Сергей Иванович пришёл домой и остановился на пороге. Пышный стол, приготовленный им с вечера, был загажен, заблёван, на нём валялись опрокинутые пустые бутылки. Пьяные немцы, шатаясь, бродили по комнатам; один кочергой щупал чёрное чрево печи, другой, стоя на табуретке, снимал с иконы новые вышитые полотенца, повешенные накануне вечером. Увидя Сергея Ивановича, он подмигнул и быстро произнёс длинную немецкую фразу. А из кухни шло громкое, быстрое, весёлое чавканье: немцы ели сало, яблоки, хлеб. Сергей Иванович вышел в сени, там в тёмном углу, возле кадушки с водой, стояла жена. Страшная боль сжала ему сердце. Вот она, молчаливая, покорная, послушная жена его, ни разу в жизни не перечившая ему, ни разу в жизни не сказавшая ему громкого грубого слова.
— Мотря, бедная моя Мотря, — тихо произнёс он и вдруг запнулся. На него глядели яркие, молодые глаза.
— Карточки сынов моих хотила унесты, — сказала она, и он не узнал её голоса, — а ты ночью их порвав и кынув под печку. — И она вышла из опоганенного дома.

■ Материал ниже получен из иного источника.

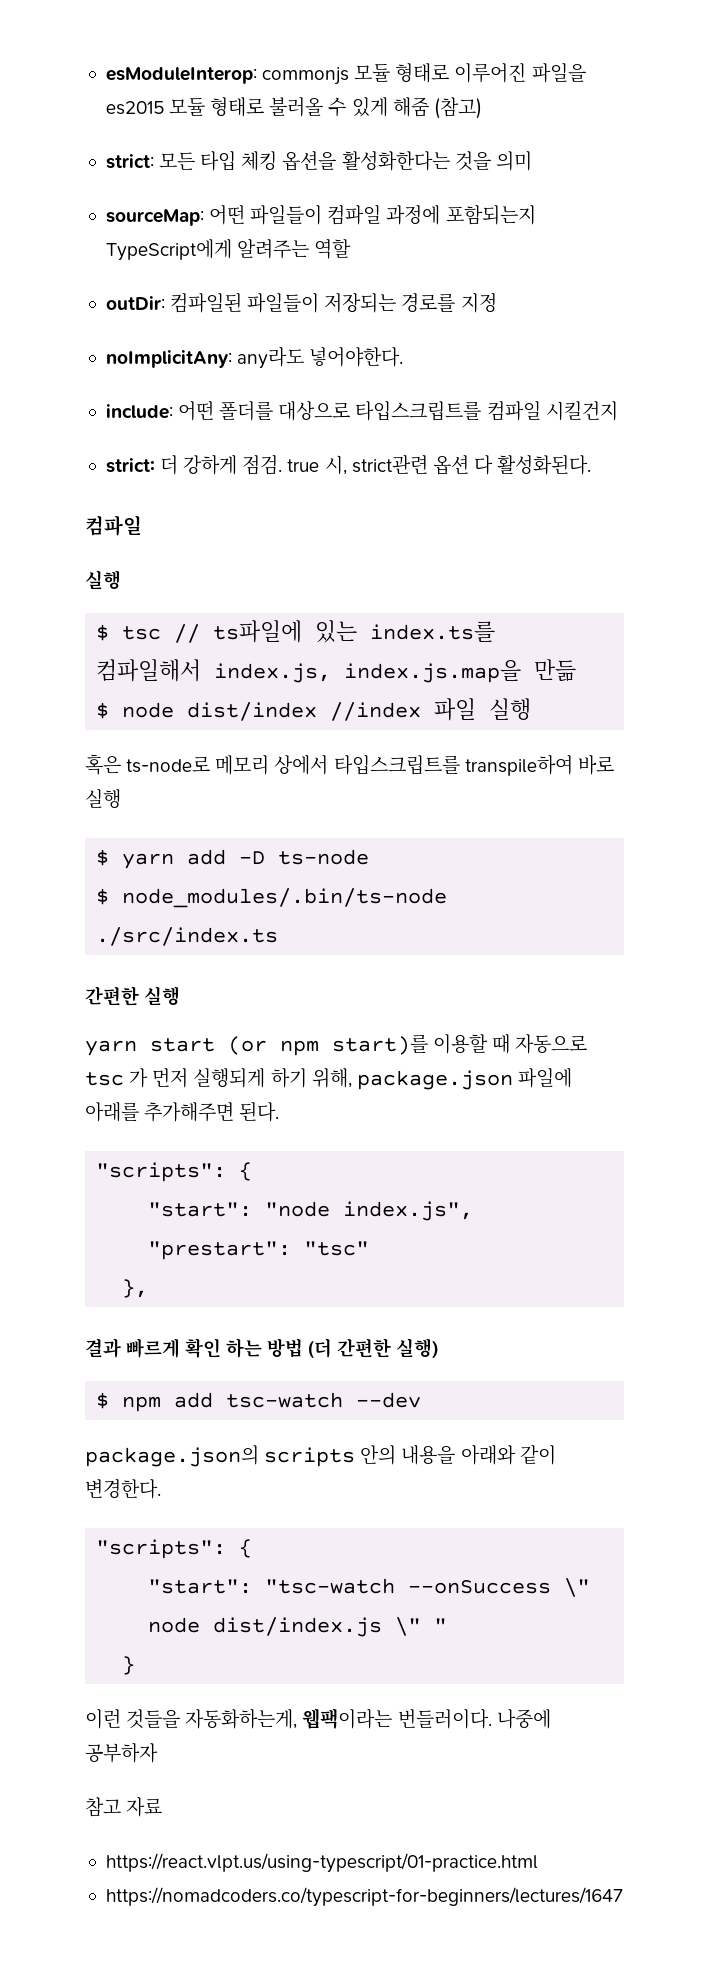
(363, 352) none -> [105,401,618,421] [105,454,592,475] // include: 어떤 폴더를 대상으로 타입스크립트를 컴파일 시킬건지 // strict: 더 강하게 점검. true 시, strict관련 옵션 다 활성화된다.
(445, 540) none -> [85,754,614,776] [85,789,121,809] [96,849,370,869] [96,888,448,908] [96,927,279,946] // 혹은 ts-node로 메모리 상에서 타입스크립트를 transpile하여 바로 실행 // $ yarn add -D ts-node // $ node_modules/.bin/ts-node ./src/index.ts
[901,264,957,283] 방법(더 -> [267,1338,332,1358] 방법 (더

А Котенко остался в полутёмных сенях. Перед ним мелькнул кулак-эстонец в красном, обшитом мехом полушубке, зачавкал сочно, весело, громко… И, словно в светлом лунном круге, вдруг увидел он Марию Чередниченко, с седыми, выбившимися волосами, освещенную пламенем пожара. Жгучая зависть к ней вновь поднялась в нём. Он теперь завидовал не жизни её, он завидовал её чистой смерти… На миг открылась ему страшная пропасть, в которую упала его душа. Он начал шарить рукой, отыскивая ведро с верёвкой. Ведро по-знакомому грохотнуло, но верёвкн не было на нём. Её унесли немцы.
— Нет, брешешь, — пробормотал он и, сняв со штанов тонкий, крепкий ремешок, стал тут же, в темноте сеней, ладить петлю, крепить её к крюку, вбитому над кадушкой.
Ночью на командном пункте полка Мерцалов и Богарёв ужинали. Они ели мясные консервы из маленьких банок. Мерцалов, поднося ко рту кусок мяса с белым застывшим салом, сказал:
— Некоторые их разогревают, но, по-моему, холодными вкусней.
После консервов поели хлеба с сыром, потом начали пить чай. Мерцалов разбил тыльной частью штыка, служившего им ножом для открывания консервов, большую глыбу сахару. Маленькие осколки сахару летели во все стороны, и начальник штаба тревожно закряхтел, — несколько острых кусочков попали ему в лицо.
— Да, забыл совершенно, — сказал Мерцалов, — у нас ведь есть малиновое варенье. Как вы относитесь к этому делу, товарищ комиссар?
— Отношусь весьма положительно, — кстати, моё любимое варенье.
— Ну вот, замечательно. А я-то как раз предпочитаю вишнёвое. Вот это уж варенье!